WLRS
- New Albany, Indiana; United States;
- Broadcast area: Louisville metropolitan area
- Frequency: 1570 kHz
- Branding: Kentuckiana's True Oldies

Programming
- Format: Oldies

Ownership
- Owner: New Albany Broadcasting Co., Inc.
- Operator: Pure Media Ministries, Inc.
- Sister stations: WLUE; WLRT;

History
- First air date: June 15, 1949
- Former call signs: WLRP (1949–1959); WOWI (1959–1964); WNUW (1964–1966); WHEL (1966–1978); WOBS (1978–1992); WZCC (1992–1995); WXLN (1995–2003); WLBJ (2003–2005); WWSZ (2005–2008); WNDA (2008–2016);
- Call sign meaning: La Poderosa (previous branding)

Technical information
- Licensing authority: FCC
- Facility ID: 14553
- Class: B
- Power: 1,500 watts (day); 233 watts (night);
- Transmitter coordinates: 38°19′40.2″N 85°46′55.9″W﻿ / ﻿38.327833°N 85.782194°W
- Translator: 92.5 W223DK (Louisville, Kentucky)

Links
- Public license information: Public file; LMS;
- Webcast: Listen live
- Website: www.kentuckianastrueoldieschannel.com

= WLRS (AM) =

WLRS (1570 kHz) is a commercial AM radio station airing an oldies radio format.
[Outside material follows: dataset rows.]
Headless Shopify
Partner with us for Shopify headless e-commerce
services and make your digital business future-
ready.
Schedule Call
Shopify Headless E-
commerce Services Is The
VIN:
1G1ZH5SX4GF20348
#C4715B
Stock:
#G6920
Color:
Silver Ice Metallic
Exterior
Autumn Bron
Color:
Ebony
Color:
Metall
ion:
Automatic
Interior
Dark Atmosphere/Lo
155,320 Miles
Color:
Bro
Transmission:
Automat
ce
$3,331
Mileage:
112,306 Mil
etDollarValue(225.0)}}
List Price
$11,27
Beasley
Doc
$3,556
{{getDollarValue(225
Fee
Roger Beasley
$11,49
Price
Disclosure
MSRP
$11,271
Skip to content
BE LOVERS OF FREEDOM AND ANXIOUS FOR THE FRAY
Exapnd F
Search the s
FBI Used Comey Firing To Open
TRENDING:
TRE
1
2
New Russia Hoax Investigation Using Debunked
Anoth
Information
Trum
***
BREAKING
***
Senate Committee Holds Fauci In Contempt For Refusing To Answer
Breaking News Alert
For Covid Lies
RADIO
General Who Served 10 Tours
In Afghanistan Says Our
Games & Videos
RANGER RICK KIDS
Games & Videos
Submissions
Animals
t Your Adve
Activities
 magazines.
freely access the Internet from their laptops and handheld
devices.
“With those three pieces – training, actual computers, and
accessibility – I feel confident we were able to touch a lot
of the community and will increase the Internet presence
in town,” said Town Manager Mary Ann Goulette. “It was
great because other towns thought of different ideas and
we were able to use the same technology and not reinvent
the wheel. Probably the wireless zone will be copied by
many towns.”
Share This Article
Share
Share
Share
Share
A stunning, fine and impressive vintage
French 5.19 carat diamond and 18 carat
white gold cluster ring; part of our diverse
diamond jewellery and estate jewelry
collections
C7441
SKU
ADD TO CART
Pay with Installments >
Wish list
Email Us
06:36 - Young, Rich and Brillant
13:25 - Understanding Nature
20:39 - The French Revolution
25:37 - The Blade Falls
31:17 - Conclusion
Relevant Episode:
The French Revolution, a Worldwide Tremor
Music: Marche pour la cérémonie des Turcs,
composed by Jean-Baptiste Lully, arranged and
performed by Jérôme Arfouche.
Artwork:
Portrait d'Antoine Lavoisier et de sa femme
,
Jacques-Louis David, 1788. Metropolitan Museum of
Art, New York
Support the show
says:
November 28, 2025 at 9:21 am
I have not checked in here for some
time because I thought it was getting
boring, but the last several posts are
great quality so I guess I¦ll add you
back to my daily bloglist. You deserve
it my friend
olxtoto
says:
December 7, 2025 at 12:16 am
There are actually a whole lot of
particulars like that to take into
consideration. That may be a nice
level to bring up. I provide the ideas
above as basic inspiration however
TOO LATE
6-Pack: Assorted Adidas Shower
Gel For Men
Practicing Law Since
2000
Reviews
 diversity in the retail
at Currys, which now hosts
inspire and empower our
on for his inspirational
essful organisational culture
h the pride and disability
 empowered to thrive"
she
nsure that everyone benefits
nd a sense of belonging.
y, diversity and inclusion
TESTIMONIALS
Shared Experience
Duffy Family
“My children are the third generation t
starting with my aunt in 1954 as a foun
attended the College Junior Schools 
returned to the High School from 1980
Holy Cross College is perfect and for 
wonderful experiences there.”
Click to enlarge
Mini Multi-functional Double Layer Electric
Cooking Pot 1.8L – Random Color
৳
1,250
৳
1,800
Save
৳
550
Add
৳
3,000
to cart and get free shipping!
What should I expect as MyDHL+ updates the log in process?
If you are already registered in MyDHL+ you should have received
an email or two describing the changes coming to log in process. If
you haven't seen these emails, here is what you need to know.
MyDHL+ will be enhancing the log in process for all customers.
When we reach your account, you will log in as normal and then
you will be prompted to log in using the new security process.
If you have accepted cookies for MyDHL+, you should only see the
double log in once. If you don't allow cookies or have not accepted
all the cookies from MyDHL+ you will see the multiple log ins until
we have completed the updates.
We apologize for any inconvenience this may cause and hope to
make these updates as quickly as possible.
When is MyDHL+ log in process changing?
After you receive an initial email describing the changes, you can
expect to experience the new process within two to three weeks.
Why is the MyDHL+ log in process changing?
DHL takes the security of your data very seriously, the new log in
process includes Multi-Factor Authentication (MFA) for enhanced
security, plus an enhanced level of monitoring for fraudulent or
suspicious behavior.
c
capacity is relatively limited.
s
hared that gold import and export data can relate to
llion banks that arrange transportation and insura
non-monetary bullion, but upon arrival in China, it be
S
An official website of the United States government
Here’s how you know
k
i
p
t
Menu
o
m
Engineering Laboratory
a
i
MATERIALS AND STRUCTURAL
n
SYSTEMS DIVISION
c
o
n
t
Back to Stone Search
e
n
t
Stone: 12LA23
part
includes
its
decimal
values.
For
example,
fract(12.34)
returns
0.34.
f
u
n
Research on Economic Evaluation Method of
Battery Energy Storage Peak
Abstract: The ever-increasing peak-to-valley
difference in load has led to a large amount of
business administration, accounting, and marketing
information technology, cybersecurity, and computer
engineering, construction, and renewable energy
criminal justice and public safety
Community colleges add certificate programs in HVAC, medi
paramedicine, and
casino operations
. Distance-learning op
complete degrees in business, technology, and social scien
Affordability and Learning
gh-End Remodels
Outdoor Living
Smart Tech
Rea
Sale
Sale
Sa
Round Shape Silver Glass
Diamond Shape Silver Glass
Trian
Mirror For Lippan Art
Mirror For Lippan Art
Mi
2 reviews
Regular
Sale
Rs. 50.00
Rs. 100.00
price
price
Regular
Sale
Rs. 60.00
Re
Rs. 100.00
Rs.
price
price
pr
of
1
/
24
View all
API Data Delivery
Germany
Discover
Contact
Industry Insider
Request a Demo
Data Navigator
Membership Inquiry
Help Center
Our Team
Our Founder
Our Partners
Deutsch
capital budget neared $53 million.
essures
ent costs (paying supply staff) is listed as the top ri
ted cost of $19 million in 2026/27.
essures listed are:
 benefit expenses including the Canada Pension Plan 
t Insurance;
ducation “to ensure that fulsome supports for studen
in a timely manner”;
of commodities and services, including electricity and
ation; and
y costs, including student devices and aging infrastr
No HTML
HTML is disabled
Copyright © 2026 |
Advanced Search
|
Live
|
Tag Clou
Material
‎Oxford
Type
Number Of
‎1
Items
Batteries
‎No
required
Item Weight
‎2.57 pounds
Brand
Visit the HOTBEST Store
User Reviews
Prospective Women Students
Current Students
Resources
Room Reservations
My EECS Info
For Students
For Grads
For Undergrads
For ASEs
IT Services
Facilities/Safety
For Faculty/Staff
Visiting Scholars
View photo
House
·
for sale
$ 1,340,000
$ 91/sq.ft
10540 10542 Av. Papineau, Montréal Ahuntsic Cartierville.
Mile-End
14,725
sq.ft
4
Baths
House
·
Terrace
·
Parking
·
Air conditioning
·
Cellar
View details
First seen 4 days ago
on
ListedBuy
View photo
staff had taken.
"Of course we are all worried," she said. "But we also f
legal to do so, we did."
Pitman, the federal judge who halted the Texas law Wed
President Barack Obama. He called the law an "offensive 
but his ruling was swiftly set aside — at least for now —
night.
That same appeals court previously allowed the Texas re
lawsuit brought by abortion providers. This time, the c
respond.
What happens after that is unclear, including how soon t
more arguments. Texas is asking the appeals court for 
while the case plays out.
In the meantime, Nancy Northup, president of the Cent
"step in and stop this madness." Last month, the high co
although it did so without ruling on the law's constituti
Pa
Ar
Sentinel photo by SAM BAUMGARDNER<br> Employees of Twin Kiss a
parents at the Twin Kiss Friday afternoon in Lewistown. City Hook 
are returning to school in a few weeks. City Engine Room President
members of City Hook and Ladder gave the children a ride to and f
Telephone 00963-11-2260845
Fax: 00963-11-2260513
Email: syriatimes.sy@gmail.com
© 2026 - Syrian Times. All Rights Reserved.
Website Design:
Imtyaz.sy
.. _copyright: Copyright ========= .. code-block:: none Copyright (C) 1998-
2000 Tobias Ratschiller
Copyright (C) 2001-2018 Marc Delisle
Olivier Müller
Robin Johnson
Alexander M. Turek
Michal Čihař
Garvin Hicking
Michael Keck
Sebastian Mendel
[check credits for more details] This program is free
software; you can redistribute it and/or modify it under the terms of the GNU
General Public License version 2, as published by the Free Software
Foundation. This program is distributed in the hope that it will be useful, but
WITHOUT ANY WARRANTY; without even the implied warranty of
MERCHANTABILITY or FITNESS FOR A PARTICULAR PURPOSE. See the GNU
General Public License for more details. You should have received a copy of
Licensed to New Albany, Indiana, it serves the Louisville metropolitan area. It is owned by New Albany Broadcasting Co., Inc. and operated by Pure Media Ministries, Inc.

By day, WLRS is powered at 1,500 watts. Because it is on a clear channel frequency, the station reduces power to 233 watts at night, to avoid interference with other stations on 1570 AM. WLRS's non-directional antenna and transmitter is on Diamond Place at Potters Lane in Clarksville, Indiana.

==History==

The station signed on the air on June 15, 1949, with the call letters WLRP. It went through multiple format changes and call signs during its history. This station is where former NPR and SiriusXM host Bob Edwards began his broadcast career in 1968.

In 2008, it became WNDA. On September 26, 2011, WNDA changed its format to talk radio, branded "NewsTalk 1570".

On May 25, 2015, WNDA flipped its format to Spanish contemporary hits, branded "La Poderosa" ("The Powerful One" in Spanish). On June 3, 2016, WNDA changed its call letters to WLRS.

In July 2024, WLRS came under the control of Thomas Hoyt, who began simulcasting his Pure Radio Christian preaching format on the station, also heard on an FM 92.3 translator in Louisville, Kentucky. On October 1, 2024, WLRS broke off from the Pure Radio simulcast and began stunting with Christmas music. The "92.5 Days of Christmas" format would run through the holiday season (thus technically marking the first format flip of the 2024 season); at the time, the station announced that a new Latino Radio Service (a backronym of its existing call sign) would launch on the frequency in January 2025. When the Christmas stunting ended on December 31, 2024, WLRS instead launched an oldies format, branded as "Kentuckiana's True Oldies".